WHAT TO PRODUCE: Could you return the data that follows exactly, minus the images?

── RECORD EXCERPTS ──

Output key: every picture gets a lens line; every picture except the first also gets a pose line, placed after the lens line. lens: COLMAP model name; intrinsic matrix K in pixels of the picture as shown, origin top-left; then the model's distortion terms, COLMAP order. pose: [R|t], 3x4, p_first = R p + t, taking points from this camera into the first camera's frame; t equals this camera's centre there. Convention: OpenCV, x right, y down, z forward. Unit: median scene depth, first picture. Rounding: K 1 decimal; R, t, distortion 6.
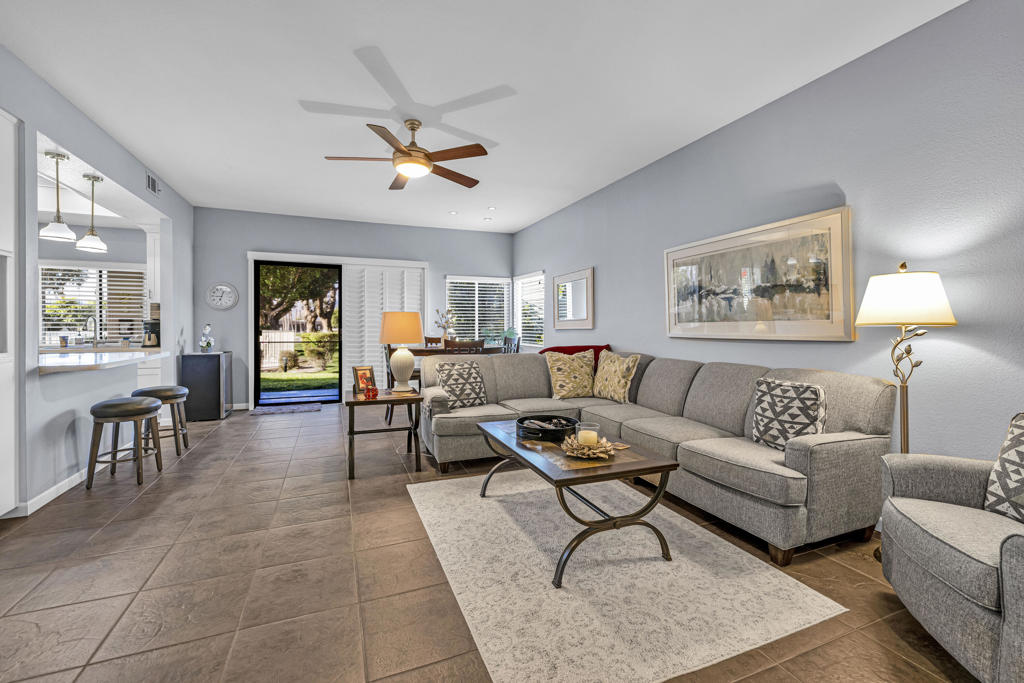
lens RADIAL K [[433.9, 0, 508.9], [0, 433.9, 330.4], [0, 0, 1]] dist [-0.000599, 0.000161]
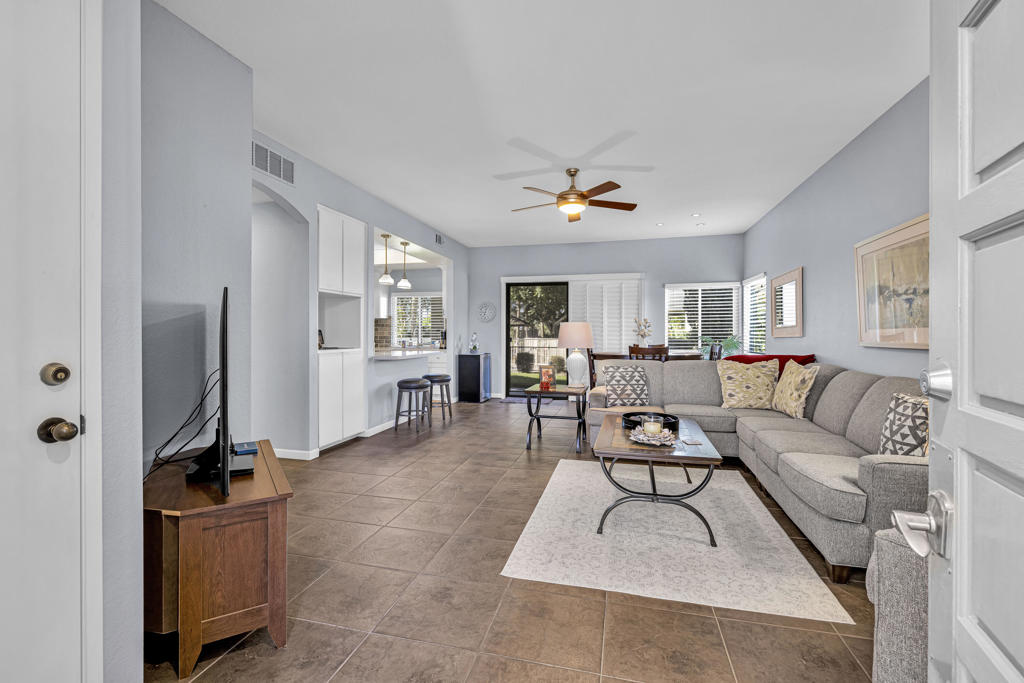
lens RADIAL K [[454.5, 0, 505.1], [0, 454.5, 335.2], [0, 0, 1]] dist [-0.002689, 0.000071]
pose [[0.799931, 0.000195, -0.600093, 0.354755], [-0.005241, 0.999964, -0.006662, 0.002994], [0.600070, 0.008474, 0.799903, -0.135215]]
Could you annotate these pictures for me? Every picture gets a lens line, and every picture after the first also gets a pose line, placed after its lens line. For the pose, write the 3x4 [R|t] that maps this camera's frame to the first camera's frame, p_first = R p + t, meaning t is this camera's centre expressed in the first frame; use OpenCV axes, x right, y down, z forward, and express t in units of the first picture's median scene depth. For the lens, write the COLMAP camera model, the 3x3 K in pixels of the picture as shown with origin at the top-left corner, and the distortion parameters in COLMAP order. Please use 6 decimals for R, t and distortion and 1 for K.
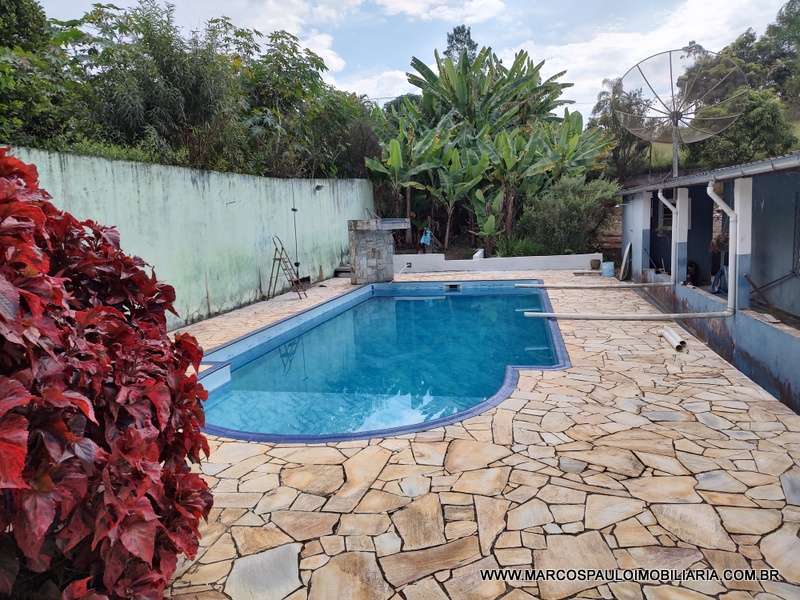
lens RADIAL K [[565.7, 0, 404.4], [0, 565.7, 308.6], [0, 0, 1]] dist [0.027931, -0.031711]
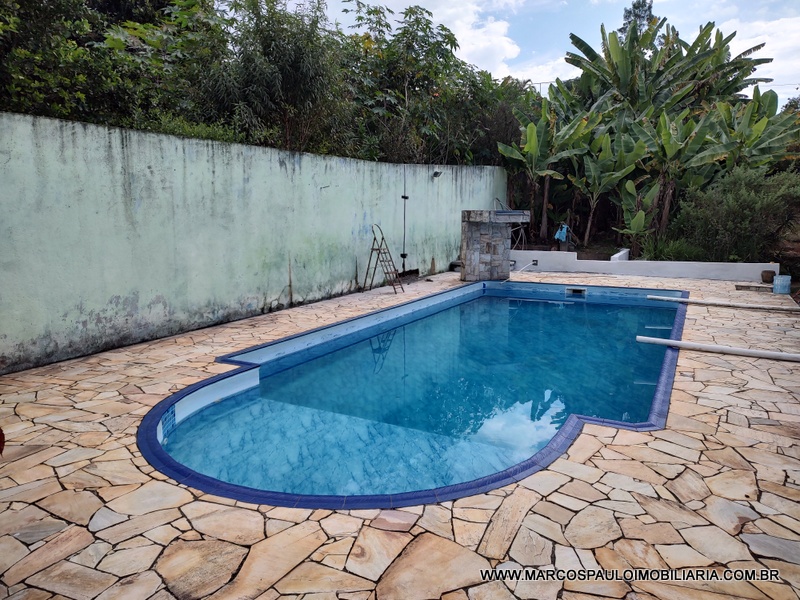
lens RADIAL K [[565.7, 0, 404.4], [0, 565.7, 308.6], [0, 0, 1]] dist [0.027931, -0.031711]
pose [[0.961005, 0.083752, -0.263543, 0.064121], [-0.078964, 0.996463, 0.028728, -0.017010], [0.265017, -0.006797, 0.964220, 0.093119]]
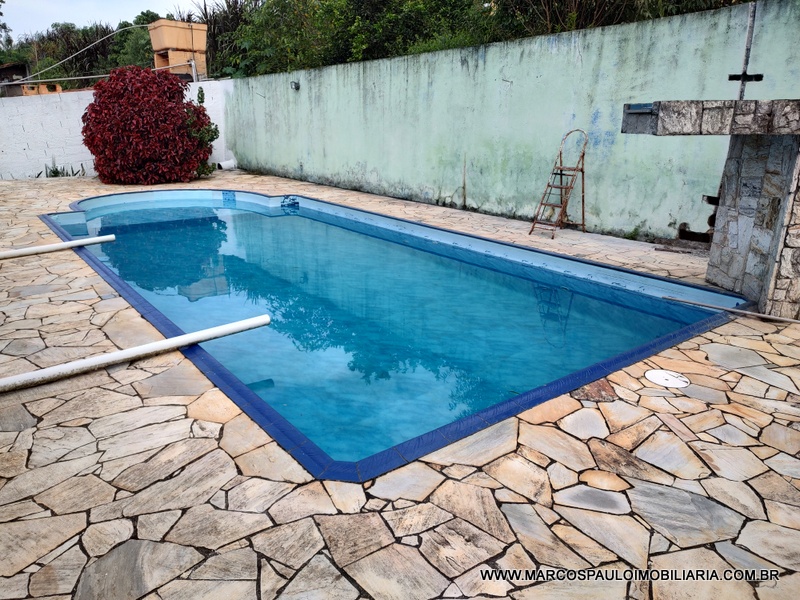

───

PROBLEM SOLUTION:
Output key: every picture gets a lens line; every picture except the first also gets a pose line, placed after the lens line. lens: COLMAP model name; intrinsic matrix K in pixels of the picture as shown, origin top-left; then the model's distortion terms, COLMAP order. pose: [R|t], 3x4, p_first = R p + t, taking points from this camera into the first camera's frame; t equals this camera's centre there. Convention: OpenCV, x right, y down, z forward. Unit: median scene depth, first picture. Rounding: K 1 decimal; R, t, distortion 6.
lens RADIAL K [[433.9, 0, 508.9], [0, 433.9, 330.4], [0, 0, 1]] dist [-0.000599, 0.000161]
lens RADIAL K [[454.5, 0, 505.1], [0, 454.5, 335.2], [0, 0, 1]] dist [-0.002689, 0.000071]
pose [[0.799931, 0.000195, -0.600093, 0.354755], [-0.005241, 0.999964, -0.006662, 0.002994], [0.600070, 0.008474, 0.799903, -0.135215]]
Could you annotate these pictures for me? Every picture gets a lens line, and every picture after the first also gets a pose line, placed after its lens line. For the pose, write the 3x4 [R|t] that maps this camera's frame to the first camera's frame, p_first = R p + t, meaning t is this camera's centre expressed in the first frame; use OpenCV axes, x right, y down, z forward, and express t in units of the first picture's median scene depth. For the lens, write the COLMAP camera model, the 3x3 K in pixels of the picture as shown with origin at the top-left corner, and the distortion parameters in COLMAP order. Please use 6 decimals for R, t and distortion and 1 for K.
lens RADIAL K [[565.7, 0, 404.4], [0, 565.7, 308.6], [0, 0, 1]] dist [0.027931, -0.031711]
lens RADIAL K [[565.7, 0, 404.4], [0, 565.7, 308.6], [0, 0, 1]] dist [0.027931, -0.031711]
pose [[0.961005, 0.083752, -0.263543, 0.064121], [-0.078964, 0.996463, 0.028728, -0.017010], [0.265017, -0.006797, 0.964220, 0.093119]]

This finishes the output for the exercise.